Oxysterols from Free Radical Chain Oxidation of 7-Dehydrocholesterol: Product and Mechanistic Studies

Free radical chain oxidation of highly oxidizable 7-dehydrocholesterol (7-DHC), initiated by 2,2′-azobis(4-methoxy-2,4-dimethylvaleronitrile), was carried out at 37 °C in benzene for 24 h. Fifteen oxysterols derived from 7-DHC were isolated and characterized with 1D and 2D NMR spectroscopy and mass spectrometry. A mechanism that involves abstraction of hydrogen atoms at C-9 and/or C-14 is proposed to account for the formation of all of the oxysterols and the reaction progress profile. In either the H-9 or H-14 mechanism, a pentadienyl radical intermediate is formed after abstraction of H-9 or H-14 by a peroxyl radical.

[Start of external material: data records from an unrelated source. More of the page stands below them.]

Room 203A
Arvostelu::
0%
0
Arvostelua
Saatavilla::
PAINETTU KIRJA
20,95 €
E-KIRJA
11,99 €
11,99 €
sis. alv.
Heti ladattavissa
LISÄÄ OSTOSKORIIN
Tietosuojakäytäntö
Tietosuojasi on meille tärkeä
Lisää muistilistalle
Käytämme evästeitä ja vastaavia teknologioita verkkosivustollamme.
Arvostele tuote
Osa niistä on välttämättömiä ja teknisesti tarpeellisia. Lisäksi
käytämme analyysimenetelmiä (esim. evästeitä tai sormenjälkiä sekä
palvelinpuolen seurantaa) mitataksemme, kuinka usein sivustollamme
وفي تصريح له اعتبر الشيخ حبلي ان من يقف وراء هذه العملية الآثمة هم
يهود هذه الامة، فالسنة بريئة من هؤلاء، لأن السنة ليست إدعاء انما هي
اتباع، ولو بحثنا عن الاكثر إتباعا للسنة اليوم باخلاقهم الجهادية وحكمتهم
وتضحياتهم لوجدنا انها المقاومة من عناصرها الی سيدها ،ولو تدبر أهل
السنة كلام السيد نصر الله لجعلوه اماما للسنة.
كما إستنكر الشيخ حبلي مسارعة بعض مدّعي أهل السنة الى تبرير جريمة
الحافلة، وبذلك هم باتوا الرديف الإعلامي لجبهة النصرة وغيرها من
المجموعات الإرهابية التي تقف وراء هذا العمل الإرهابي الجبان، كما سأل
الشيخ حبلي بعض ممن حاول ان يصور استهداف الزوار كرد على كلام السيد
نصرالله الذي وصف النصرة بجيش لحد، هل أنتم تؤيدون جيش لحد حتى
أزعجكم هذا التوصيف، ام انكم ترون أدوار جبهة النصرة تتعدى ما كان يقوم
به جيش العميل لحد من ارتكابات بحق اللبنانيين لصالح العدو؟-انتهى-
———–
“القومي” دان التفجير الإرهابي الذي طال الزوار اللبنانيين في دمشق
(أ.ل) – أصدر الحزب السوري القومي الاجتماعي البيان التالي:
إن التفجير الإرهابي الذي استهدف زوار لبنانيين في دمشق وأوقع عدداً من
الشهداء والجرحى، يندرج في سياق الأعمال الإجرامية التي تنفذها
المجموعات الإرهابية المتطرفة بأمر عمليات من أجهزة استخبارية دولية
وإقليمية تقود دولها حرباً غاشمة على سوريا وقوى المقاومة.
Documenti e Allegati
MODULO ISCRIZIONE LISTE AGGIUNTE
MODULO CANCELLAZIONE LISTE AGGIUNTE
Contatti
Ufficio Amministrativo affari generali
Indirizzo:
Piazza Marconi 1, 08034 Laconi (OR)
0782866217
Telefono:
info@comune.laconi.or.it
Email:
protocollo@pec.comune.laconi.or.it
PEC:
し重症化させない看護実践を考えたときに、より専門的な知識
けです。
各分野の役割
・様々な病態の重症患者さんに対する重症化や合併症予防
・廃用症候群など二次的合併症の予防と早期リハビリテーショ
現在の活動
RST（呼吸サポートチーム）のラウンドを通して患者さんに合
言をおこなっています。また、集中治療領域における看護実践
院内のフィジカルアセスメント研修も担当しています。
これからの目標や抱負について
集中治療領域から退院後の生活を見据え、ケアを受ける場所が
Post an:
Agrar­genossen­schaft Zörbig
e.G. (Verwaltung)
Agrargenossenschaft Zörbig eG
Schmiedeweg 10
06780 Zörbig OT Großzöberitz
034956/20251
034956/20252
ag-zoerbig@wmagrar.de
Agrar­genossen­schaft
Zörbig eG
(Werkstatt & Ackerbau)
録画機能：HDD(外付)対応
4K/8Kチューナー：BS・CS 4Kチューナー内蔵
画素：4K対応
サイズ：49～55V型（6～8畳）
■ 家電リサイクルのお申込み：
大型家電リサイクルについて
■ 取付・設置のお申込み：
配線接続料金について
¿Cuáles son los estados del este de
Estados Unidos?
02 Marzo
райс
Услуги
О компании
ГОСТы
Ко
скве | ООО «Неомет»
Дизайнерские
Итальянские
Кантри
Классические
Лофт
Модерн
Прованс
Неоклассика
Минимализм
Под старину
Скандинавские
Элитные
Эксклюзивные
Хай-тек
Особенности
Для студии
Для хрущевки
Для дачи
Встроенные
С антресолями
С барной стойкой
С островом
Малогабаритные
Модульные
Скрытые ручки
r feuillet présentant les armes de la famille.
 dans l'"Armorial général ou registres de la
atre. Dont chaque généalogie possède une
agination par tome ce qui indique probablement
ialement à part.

This step is followed by the well-precedented transformations observed in peroxidation reactions of polyunsaturated fatty acids such as oxygen addition, peroxyl radical 5-exo cyclization, and SHi carbon radical attack on the peroxide bond. The mechanism for peroxidation of 7-DHC also accounts for the formation of numerous oxysterol natural products isolated from fungal species, marine sponges, and cactaceous species. In a cell viability test, the oxysterol mixture from 7-DHC peroxidation was found to be cytotoxic to Neuro2a neuroblastoma cells in the micromolar concentration range. We propose that the high reactivity of 7-DHC and the oxysterols generated from its peroxidation may play important roles in the pathogenesis of Smith−Lemli−Opitz syndrome, X-linked dominant chondrodysplasia punctata, and cerebrotendinous xanthomatosis, all of these being metabolic disorders characterized by an elevated level of 7-DHC.